When you view data in a publication or presentation, you may be tempted to draw conclusions about the statistical significance of differences between group means by looking at whether the error bars overlap. It turns out that examining whether or not error bars overlap tells you less than you might guess. However, there is one rule worth remembering:
When SEM bars for the two groups overlap, and the sample sizes are equal, you can be sure the difference between the two means is not statistically significant (P>0.05).
The opposite is not true. Observing that the top of one standard error (SE) bar is under the bottom of the other SE error bar does not let you conclude that the difference is statistically significant. The fact that two SE error bars do not overlap does not let you make any conclusion about statistical significance. The difference between the two means might be statistically significant or the difference might not be statistically significant. The fact that the error bars do not overlap doesn't help you distinguish the two possibilities.
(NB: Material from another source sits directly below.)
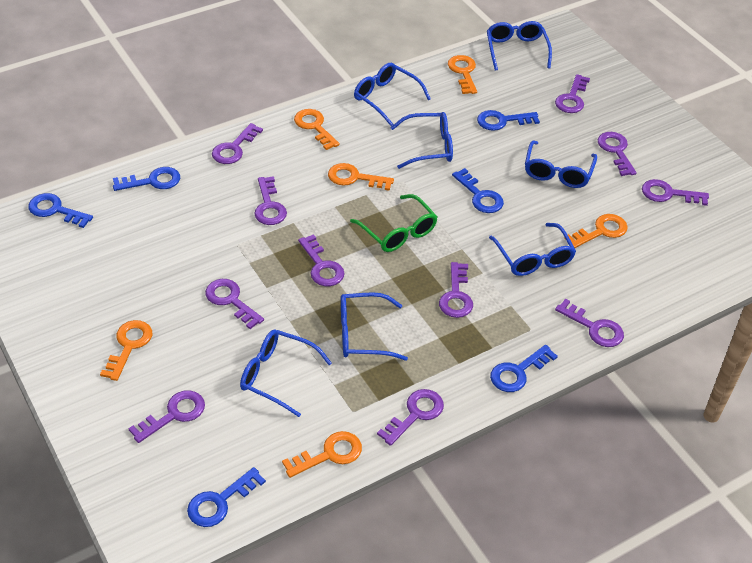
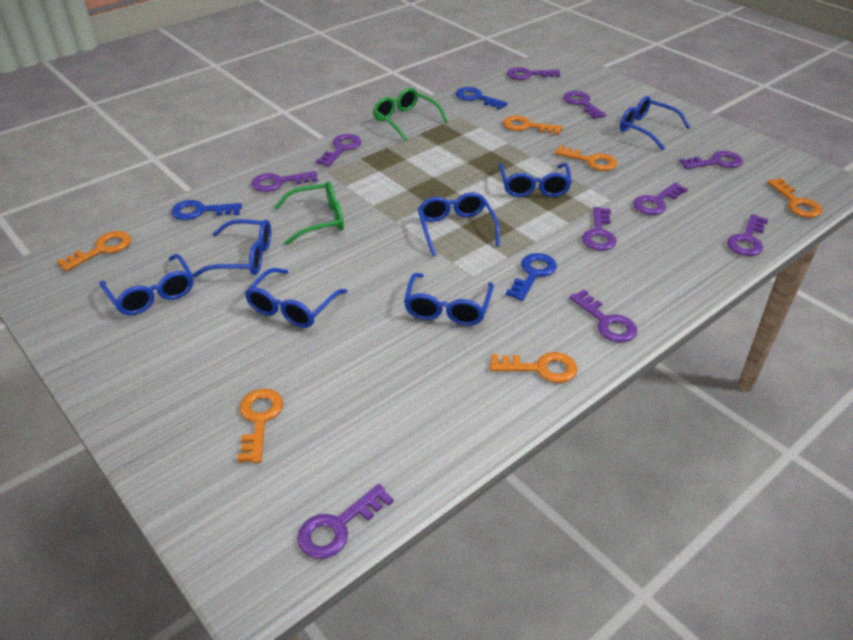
blue key: 6 -> 3
green glasses: 1 -> 2
purple key: 11 -> 10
If the error bars represent standard deviation rather than standard error, then no conclusion is possible. The difference between two means might be statistically significant or the difference might not be statistically significant. The fact that the SD error bars do or do not overlap doesn't help you distinguish between the two possibilities.
Error bars that show the 95% confidence interval (CI) are wider than SE error bars. It doesn’t help to observe that two 95% CI error bars overlap, as the difference between the two means may or may not be statistically significant.
Useful rule of thumb: If two 95% CI error bars do not overlap, and the sample sizes are nearly equal, the difference is statistically significant with a P value much less than 0.05 (Payton 2003).
With multiple comparisons following ANOVA, the significance level usually applies to the entire family of comparisons. With many comparisons, it takes a much larger difference to be declared "statistically significant". But the error bars are usually graphed (and calculated) individually for each treatment group, without regard to multiple comparisons. So the rule above regarding overlapping CI error bars does not apply in the context of multiple comparisons.
Type of error bar |
Conclusion if they overlap |
Conclusion if they don’t overlap |
SD |
No conclusion |
No conclusion |
SEM |
P > 0.05 |
No conclusion |
95% CI |
No conclusion |
P < 0.05 |
There are two ways to think about this. If what you really care about is statistical significance, then pay no attention to whether error bars overlap or not. But if what you really care about is the degree to which the two distributions overlap, pay little attention to P values and conclusions about statistical significance.
The rules of thumb listed above are true only when the sample sizes are equal, or nearly equal.
Here is an example where the rule of thumb about confidence intervals is not true (and sample sizes are very different).
Sample 1: Mean=0, SD=1, n=10
Sample 2: Mean=3, SD=10, n=100
The confidence intervals do not overlap, but the P value is high (0.35).
And here is an example where the rule of thumb about SE is not true (and sample sizes are very different).
Sample 1: Mean=0, SD=1, n=100, SEM=0.1
Sample 2: Mean 3, SD=10, n=10, SEM=3.33
The SEM error bars overlap, but the P value is tiny (0.005).